As schools across Florida close down for the summer, more than one million students are on their own in finding food during the day. That’s where the Summer BreakSpot Program steps in, to offer a hand.
Sponsored by the state Department of Agriculture, BreakSpot provides free meals – breakfast, lunch, and dinner – along with snacks for kids statewide. Last year, the program served over 14 million meals at more than four thousand schools, churches and community centers from June through August.
“It is a program that is designed to insure that children who are typically accustomed to receiving meals at school during the year, still have an opportunity to receive a nutritious meal when they’re out on their summer vacation,” said Lakeisha Hood, who oversees the program inside the Division of Food Nutrition and Wellness within the Ag Department.
“We actually operate in every county in the state; we have over 130 sponsors of the program,” Hood said. “We have one of the largest summer feeding programs in the U.S., and we’re very proud of that.”
In a written statement, Florida Agriculture Secretary Nikki Fried said providing access to fresh, nutritious food for children is a top priority, to help families deal with struggles with adequate nutrition, food deserts, and food insecurity.

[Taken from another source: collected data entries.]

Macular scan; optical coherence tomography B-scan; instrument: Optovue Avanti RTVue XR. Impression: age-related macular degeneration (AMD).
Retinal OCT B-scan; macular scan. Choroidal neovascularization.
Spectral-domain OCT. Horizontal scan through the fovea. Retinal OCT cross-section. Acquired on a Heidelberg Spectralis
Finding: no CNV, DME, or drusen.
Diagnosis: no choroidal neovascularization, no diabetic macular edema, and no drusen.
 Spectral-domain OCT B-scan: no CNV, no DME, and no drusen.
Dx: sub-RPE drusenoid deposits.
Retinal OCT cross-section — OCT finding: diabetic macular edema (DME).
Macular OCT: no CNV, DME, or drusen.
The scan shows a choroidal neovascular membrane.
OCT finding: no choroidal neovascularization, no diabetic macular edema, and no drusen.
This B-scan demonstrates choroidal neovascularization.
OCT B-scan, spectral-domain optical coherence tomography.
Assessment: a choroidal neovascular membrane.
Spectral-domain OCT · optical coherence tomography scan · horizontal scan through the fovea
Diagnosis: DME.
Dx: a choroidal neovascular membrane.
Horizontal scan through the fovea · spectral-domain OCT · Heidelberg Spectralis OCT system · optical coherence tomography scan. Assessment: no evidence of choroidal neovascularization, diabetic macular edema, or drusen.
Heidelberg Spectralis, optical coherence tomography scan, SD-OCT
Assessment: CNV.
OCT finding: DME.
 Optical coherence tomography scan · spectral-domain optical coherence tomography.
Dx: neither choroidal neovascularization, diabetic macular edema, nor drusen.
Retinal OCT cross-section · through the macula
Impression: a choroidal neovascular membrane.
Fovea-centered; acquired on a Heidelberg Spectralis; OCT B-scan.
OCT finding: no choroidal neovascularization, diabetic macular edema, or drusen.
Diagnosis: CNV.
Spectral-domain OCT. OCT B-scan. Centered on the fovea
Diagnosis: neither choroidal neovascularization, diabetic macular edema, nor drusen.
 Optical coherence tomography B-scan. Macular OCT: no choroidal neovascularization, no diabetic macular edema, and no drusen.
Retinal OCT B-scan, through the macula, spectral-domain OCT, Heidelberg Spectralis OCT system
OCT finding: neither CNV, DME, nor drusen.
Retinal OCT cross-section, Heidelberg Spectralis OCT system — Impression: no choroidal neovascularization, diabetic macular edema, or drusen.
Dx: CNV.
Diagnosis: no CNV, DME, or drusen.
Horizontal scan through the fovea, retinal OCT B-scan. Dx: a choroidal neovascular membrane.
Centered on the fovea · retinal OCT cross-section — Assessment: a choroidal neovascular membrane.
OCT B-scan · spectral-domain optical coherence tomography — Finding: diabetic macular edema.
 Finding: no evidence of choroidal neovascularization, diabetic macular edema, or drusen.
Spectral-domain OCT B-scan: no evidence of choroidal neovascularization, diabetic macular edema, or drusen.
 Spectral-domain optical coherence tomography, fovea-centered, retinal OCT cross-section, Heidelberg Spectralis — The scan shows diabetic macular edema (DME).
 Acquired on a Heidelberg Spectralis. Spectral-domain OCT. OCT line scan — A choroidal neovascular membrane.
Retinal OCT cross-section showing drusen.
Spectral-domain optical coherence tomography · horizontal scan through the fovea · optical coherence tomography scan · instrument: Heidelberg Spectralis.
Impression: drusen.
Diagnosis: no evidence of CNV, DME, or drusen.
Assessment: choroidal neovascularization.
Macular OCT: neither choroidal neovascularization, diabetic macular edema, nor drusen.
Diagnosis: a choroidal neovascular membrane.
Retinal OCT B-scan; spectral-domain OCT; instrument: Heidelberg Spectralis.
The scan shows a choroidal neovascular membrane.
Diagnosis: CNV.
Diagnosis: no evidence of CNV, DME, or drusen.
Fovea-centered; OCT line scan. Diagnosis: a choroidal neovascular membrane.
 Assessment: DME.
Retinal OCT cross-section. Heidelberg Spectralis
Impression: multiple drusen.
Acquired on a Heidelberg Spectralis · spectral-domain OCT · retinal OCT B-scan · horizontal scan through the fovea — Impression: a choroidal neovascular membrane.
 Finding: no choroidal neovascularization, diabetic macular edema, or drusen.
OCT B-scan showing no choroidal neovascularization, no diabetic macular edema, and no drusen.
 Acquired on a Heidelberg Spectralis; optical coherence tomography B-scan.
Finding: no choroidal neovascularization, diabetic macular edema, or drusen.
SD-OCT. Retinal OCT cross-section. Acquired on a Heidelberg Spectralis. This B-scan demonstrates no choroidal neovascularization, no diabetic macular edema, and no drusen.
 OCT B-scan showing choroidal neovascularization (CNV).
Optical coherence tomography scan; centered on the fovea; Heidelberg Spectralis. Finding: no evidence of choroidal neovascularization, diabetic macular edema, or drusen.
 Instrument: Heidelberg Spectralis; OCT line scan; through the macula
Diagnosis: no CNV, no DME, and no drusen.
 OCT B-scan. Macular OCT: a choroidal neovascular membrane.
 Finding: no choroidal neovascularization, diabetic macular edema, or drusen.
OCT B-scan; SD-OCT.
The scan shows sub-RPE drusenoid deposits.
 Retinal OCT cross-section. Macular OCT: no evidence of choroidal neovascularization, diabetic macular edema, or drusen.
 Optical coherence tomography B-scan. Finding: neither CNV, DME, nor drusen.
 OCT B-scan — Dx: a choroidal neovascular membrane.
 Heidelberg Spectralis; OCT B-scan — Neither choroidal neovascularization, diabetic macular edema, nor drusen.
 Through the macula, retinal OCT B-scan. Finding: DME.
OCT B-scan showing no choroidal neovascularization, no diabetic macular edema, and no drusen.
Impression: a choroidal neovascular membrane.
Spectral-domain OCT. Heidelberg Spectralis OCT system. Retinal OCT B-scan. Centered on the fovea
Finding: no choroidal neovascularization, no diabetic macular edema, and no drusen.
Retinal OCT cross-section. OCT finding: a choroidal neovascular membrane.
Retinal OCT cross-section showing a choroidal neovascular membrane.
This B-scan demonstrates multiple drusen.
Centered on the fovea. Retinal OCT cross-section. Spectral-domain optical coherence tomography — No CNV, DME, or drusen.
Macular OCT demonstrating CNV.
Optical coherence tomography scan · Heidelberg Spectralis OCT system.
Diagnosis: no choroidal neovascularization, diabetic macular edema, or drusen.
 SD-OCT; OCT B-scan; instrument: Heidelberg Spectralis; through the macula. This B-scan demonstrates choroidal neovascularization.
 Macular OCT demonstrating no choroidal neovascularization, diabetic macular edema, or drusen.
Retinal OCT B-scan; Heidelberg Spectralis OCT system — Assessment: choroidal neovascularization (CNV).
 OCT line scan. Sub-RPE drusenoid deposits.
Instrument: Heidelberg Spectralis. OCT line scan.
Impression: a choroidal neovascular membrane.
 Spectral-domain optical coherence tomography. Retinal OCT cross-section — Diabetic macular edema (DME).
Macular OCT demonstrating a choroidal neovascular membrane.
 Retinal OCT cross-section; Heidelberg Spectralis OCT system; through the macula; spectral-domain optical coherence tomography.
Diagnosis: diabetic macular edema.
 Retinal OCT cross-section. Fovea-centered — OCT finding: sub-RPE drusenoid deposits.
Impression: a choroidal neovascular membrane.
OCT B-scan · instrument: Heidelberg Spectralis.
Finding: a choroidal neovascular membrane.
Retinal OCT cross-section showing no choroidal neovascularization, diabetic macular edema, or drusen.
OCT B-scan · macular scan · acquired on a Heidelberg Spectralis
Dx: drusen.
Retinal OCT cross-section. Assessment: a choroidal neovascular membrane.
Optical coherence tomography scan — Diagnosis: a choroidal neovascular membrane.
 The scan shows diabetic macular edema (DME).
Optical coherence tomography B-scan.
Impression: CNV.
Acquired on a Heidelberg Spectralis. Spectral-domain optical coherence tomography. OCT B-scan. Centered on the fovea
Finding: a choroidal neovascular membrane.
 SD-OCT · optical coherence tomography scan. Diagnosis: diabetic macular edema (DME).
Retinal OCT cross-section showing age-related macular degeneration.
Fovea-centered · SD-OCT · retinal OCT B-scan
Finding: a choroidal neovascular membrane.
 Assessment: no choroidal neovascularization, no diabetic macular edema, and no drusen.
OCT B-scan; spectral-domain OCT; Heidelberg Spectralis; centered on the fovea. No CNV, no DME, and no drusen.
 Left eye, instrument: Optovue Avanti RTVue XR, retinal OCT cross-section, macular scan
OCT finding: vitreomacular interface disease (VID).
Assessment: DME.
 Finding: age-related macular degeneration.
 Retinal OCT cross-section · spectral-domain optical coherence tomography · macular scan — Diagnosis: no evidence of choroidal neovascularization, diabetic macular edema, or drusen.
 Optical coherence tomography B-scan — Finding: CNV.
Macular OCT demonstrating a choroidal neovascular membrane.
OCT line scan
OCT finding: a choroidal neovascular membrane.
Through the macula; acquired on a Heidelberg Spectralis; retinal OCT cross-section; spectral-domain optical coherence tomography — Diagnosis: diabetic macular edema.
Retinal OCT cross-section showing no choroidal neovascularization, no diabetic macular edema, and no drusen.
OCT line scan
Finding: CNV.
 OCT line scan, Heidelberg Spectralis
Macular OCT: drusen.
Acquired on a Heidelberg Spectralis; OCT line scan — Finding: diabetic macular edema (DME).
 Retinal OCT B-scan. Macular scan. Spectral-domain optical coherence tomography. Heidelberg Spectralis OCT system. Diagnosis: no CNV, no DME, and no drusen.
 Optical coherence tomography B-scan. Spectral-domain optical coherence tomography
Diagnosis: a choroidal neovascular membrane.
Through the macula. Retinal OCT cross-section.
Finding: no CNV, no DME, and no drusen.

“It allows for them to go to any number of sites – sometimes school-based, sometimes community-based – to get a free meal,” said Hood. “Sometimes they can get up to two to three meals. It just depends on the number of meals that site decides to offer. But it could be anything from a breakfast or a snack, to a lunch or a supper meal.”
Among the more that 4,200 feeding locations statewide, there are 29 in Escambia, Santa Rosa, and Okaloosa Counties. All of them must follow exacting guidelines from the U.S. Department of Agriculture on the required meal pattern.
“Whole grains are included; fresh fruits and vegetables, protein items, and there is some control to sugar and sodium limits that are included in those foods,” said Hood. ‘So we want to make sure that it’s the best meal that they could possibly receive, and it has all the nutrition requirements.”
There are no income eligibility requirements to participate in the Summer BreakSpot program, which has grown by more than 30% in recent years, according to the Agriculture Department.
“Any children who are 18 years or younger can show up to any Summer BreakSpot site throughout the state and receive a meal at no charge,” says Hood. “We promote ‘Fresh from Florida’ products that our summer feeding sites can provide, and expose the children to more of the things that Florida has to offer as far as produce.”